Dan May, the district attorney handling the state case from Colorado Springs, said he supported the federal case even as the state case remains open. Dear’s next appearance in state court is set for Jan. 9.

Dear could face a minimum of 10 years in prison if convicted of the federal charges, Dunn said . No decision has been made on whether to seek the death penalty.

Dear was accused of fatally shooting a University of Colorado at Colorado Springs police officer who tried to stop the attack, an Iraq war veteran and a mother of two inside the clinic.

Maryland
Lawsuit: State prisons ignore Americans with Disabilities Act 

Six former inmates claim in a federal lawsuit that Maryland’s prison system fails to comply with the Americans with Disabilities Act.

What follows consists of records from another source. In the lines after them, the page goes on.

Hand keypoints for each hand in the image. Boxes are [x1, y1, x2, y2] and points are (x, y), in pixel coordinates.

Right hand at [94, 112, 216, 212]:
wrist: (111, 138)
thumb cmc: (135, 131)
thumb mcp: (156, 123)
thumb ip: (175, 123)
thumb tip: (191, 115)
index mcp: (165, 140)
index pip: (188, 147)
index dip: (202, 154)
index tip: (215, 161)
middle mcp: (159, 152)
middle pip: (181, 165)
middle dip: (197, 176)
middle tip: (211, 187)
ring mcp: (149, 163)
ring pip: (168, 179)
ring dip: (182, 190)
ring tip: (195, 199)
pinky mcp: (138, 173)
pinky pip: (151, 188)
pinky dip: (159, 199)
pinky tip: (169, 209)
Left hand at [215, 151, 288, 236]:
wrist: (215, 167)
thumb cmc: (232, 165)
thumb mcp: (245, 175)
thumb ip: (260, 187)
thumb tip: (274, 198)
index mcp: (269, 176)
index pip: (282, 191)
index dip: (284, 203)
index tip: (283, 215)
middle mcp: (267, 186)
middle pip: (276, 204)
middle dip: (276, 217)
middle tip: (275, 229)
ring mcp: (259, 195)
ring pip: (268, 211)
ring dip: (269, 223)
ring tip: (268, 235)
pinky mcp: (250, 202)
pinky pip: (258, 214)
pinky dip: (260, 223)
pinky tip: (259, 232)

The Baltimore Sun cited allegations in the lawsuit on Tuesday that included prison guards making a one-legged man walk into the showers with no support.

The case was filed in October in U.S. District Court in Baltimore. The inmates allege a culture of noncompliance with the ADA and indifference by prison guards. The inmates are suing the Maryland Depart­ment of Public Safety and Correctional Services and a number of prison officials.

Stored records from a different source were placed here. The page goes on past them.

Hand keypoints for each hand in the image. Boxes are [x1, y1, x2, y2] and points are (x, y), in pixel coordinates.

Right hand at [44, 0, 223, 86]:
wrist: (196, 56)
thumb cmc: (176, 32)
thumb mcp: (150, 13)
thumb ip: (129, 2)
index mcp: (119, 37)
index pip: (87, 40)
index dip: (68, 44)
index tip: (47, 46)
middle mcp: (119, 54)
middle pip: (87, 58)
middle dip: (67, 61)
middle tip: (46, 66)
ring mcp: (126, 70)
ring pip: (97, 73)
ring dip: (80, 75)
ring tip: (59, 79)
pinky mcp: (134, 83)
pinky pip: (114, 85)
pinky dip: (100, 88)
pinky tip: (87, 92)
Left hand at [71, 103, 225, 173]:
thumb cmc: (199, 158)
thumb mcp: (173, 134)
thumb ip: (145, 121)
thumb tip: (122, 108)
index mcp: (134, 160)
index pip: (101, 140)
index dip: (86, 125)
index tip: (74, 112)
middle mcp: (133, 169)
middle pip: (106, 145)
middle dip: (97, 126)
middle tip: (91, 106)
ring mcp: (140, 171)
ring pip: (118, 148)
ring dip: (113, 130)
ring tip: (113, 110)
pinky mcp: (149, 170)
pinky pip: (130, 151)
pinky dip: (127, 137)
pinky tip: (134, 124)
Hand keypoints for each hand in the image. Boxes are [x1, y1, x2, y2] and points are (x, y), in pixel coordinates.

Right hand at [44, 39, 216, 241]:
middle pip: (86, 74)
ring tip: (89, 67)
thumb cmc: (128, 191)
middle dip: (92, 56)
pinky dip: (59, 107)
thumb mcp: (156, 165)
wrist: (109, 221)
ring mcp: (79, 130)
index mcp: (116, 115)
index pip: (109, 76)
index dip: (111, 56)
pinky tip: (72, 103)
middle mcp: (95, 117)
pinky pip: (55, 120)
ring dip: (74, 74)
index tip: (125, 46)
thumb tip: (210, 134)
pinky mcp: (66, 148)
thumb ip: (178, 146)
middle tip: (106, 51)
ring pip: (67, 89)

The Attorney General’s Office is defending the Department of Public Safety and Correctional Services along with its employees. A spokeswoman declined to comment to The Sun, citing the ongoing nature of the case.

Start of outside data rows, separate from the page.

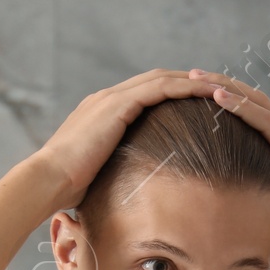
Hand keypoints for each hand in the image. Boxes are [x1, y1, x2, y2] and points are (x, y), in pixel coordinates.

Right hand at [34, 70, 219, 204]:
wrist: (49, 180)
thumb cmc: (68, 189)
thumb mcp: (98, 175)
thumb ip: (114, 171)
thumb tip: (128, 191)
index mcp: (101, 113)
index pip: (144, 94)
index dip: (171, 93)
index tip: (196, 100)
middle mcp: (107, 99)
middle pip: (156, 79)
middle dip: (187, 81)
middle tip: (216, 87)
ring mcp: (112, 99)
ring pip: (162, 79)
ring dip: (192, 81)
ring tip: (220, 86)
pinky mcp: (118, 105)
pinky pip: (160, 88)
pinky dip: (185, 88)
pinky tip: (207, 93)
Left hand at [187, 71, 269, 269]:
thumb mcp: (253, 206)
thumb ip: (234, 195)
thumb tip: (199, 204)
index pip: (244, 111)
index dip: (218, 97)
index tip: (189, 90)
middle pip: (249, 99)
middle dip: (218, 83)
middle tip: (189, 73)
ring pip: (256, 103)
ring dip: (226, 87)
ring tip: (198, 78)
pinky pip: (266, 121)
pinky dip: (242, 106)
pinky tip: (219, 97)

The suit was filed before more than two dozen corrections officers were charged last week with running a “criminal enterprise” inside the state’s prisons. Baltimore City State’s Attorney’s Office alleged that guards assaulted inmates and retaliated against those who spoke out.

Allen Honick, an attorney who is representing the plaintiffs, said the civil suit and criminal charges involving Maryland’s prisons illustrate a deeper problem with state’s corrections system.

Mississippi
New site for bail hearing of man tried 6 times

JACKSON, Miss. (AP) — A judge has set a new site for next week’s bail hearing for a Mississippi man who has been tried six times for murder in the 1996 shooting deaths of four people in a furniture store.

The Administrative Office of Courts said Monday that Curtis Flowers’ hearing will take place Dec. 16 at the Montgomery County Courthouse in Winona.

Last seek, Circuit Judge Joseph Loper said the hearing would be held on that date at the Webster County Courthouse in Walthall. Court officials said Loper was set to take care of other business in Webster County that day, but his schedule has changed and he moved Flowers’ hearing to the county where Flowers is charged.

Prosecutors accuse Flowers, now 49, of killing four people on July 16, 1996, in the north Mississippi town of Winona. Those slain in the Tardy Furniture business were 59-year-old store owner Bertha Tardy and three employees — 45-year-old Carmen Rigby, 42-year-old Robert Golden and 16-year-old Derrick “Bobo” Stewart.

Four convictions for Flowers in the case have been overturned, and two ended in mistrials.

During the sixth trial in 2010, Flowers was sentenced to death. The U.S. Supreme Court overturned that conviction in June, finding that prosecutors had shown a pattern of improperly excluding African American jurors in the trials of Flowers, who is black.

Lawyer Rob McDuff is asking Loper to free Flowers on bail. McDuff cites prosecutorial misconduct as he seeks to have the murder charges dismissed. Evans has not said whether he intends to try Flowers a seventh time.

McDuff argues that Mississippi law requires bail after two capital murder mistrials. Flowers’ fourth and fifth trials ended in mistrials.

Flowers is  jailed in the central Mississippi town of Louis­ville.

In mid-November, four black voters and a branch of the NAACP filed a federal lawsuit asking a judge to permanently order Evans and his assistants to stop using peremptory challenges to remove African American residents as potential jurors because of their race.

The lawsuit cites an analysis of jury strikes by Evans from 1992 to 2017 by American Public Media’s “In the Dark” podcast. It found Evans office used peremptory strikes, which lawyers typically don’t have to explain, to remove 50% of eligible black jurors, but only 11% of eligible white jurors. The analysis was performed as part of a series of episodes questioning Flowers’ conviction in his sixth trial.